BEGIN RECORDS TO USE

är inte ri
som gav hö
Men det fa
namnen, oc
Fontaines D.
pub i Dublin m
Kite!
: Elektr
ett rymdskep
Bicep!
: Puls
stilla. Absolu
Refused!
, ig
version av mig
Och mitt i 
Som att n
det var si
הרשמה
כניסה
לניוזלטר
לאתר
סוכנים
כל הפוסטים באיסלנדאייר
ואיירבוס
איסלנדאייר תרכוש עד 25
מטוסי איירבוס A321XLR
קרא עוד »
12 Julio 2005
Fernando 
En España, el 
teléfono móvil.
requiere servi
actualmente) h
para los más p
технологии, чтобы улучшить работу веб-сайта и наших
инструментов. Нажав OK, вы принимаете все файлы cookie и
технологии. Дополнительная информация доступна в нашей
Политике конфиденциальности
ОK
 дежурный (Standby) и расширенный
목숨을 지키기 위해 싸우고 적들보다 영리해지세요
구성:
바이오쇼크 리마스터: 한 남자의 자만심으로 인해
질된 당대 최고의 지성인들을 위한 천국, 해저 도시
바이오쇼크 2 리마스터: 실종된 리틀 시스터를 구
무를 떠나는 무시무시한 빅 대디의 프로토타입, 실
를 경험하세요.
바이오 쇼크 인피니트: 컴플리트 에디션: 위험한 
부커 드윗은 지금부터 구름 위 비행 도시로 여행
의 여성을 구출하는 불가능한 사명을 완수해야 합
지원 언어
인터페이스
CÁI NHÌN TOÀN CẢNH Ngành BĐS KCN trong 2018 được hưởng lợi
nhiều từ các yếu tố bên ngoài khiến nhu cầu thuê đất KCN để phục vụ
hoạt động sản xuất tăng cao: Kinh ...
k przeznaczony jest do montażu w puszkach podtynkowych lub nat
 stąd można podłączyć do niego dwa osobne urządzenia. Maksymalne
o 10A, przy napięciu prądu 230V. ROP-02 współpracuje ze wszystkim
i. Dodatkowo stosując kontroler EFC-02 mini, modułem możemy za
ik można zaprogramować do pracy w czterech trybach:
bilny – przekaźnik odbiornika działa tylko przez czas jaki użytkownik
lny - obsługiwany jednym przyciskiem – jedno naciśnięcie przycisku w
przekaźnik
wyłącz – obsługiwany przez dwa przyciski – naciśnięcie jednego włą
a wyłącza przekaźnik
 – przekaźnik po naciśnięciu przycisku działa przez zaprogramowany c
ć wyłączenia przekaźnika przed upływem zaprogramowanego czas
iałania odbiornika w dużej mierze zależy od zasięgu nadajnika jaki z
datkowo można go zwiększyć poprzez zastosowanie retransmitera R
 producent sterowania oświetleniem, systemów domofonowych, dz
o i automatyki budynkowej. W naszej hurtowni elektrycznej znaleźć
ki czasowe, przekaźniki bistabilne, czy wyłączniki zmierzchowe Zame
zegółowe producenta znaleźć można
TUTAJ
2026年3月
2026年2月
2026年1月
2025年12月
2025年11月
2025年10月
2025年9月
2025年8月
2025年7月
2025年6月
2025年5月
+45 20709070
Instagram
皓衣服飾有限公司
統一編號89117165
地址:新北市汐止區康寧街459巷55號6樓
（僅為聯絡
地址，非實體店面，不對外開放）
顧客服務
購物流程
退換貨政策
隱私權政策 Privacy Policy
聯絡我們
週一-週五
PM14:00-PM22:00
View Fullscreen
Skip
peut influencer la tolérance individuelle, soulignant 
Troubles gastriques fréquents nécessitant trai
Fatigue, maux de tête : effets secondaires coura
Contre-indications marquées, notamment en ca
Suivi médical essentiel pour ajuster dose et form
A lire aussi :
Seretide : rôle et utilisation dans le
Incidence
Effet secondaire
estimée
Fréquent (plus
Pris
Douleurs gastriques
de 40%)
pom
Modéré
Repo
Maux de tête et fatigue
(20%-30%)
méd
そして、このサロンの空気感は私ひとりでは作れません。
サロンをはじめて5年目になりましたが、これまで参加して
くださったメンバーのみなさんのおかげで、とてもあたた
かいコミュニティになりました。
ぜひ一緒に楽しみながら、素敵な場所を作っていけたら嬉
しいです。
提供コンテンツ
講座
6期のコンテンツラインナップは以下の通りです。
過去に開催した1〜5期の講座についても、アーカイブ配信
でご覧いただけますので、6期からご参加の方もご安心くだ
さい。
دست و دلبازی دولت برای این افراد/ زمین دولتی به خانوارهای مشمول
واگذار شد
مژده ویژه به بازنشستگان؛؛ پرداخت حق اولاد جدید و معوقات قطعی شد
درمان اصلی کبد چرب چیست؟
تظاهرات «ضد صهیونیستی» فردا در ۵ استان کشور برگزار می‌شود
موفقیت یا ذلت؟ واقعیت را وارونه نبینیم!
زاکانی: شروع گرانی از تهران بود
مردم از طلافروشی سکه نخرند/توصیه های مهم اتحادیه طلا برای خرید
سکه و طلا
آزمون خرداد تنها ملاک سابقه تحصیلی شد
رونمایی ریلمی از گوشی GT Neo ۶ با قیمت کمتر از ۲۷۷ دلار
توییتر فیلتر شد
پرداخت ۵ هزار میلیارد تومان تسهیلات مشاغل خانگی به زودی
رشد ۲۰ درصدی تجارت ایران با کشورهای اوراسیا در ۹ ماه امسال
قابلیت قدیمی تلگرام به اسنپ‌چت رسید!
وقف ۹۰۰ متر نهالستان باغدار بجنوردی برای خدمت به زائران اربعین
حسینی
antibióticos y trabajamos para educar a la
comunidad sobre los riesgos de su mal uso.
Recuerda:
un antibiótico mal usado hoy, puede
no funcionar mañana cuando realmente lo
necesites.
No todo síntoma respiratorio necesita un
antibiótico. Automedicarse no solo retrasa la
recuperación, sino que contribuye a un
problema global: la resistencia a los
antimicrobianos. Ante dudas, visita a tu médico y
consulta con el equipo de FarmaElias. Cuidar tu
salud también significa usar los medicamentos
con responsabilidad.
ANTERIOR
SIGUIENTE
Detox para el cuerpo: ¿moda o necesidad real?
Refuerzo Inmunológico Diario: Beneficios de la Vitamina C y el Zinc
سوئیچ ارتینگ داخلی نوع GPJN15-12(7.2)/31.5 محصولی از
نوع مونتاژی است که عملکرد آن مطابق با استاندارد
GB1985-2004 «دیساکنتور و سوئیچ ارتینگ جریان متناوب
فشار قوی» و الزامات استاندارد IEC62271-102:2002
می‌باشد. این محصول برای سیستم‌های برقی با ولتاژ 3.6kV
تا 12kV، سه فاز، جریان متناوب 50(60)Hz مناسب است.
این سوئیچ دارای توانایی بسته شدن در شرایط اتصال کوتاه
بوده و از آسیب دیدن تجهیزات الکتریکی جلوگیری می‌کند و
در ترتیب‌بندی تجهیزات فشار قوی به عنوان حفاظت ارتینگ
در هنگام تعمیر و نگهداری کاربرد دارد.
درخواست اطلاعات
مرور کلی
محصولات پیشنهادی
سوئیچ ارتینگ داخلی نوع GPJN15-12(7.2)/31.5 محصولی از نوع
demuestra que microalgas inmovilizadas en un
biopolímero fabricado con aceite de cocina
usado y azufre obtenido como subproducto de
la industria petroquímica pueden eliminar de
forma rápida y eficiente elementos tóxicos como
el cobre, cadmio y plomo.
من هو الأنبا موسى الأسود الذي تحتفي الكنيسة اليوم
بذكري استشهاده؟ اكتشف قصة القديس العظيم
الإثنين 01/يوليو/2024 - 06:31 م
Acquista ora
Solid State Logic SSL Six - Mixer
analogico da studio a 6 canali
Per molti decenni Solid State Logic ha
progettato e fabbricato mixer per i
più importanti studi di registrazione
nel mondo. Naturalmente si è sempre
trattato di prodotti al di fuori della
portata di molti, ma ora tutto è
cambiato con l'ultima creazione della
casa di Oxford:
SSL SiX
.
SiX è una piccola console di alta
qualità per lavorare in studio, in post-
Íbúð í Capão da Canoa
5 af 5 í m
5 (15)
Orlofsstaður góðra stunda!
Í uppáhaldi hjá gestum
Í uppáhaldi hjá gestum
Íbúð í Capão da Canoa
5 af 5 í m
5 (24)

END RECORDS TO USE

Copy the lines above exactly. Start with the line containing "peut influencer la", end with the line containing "A lire aussi", and include both.

* [TASK OUTPUT]:
peut influencer la tolérance individuelle, soulignant 
Troubles gastriques fréquents nécessitant trai
Fatigue, maux de tête : effets secondaires coura
Contre-indications marquées, notamment en ca
Suivi médical essentiel pour ajuster dose et form
A lire aussi :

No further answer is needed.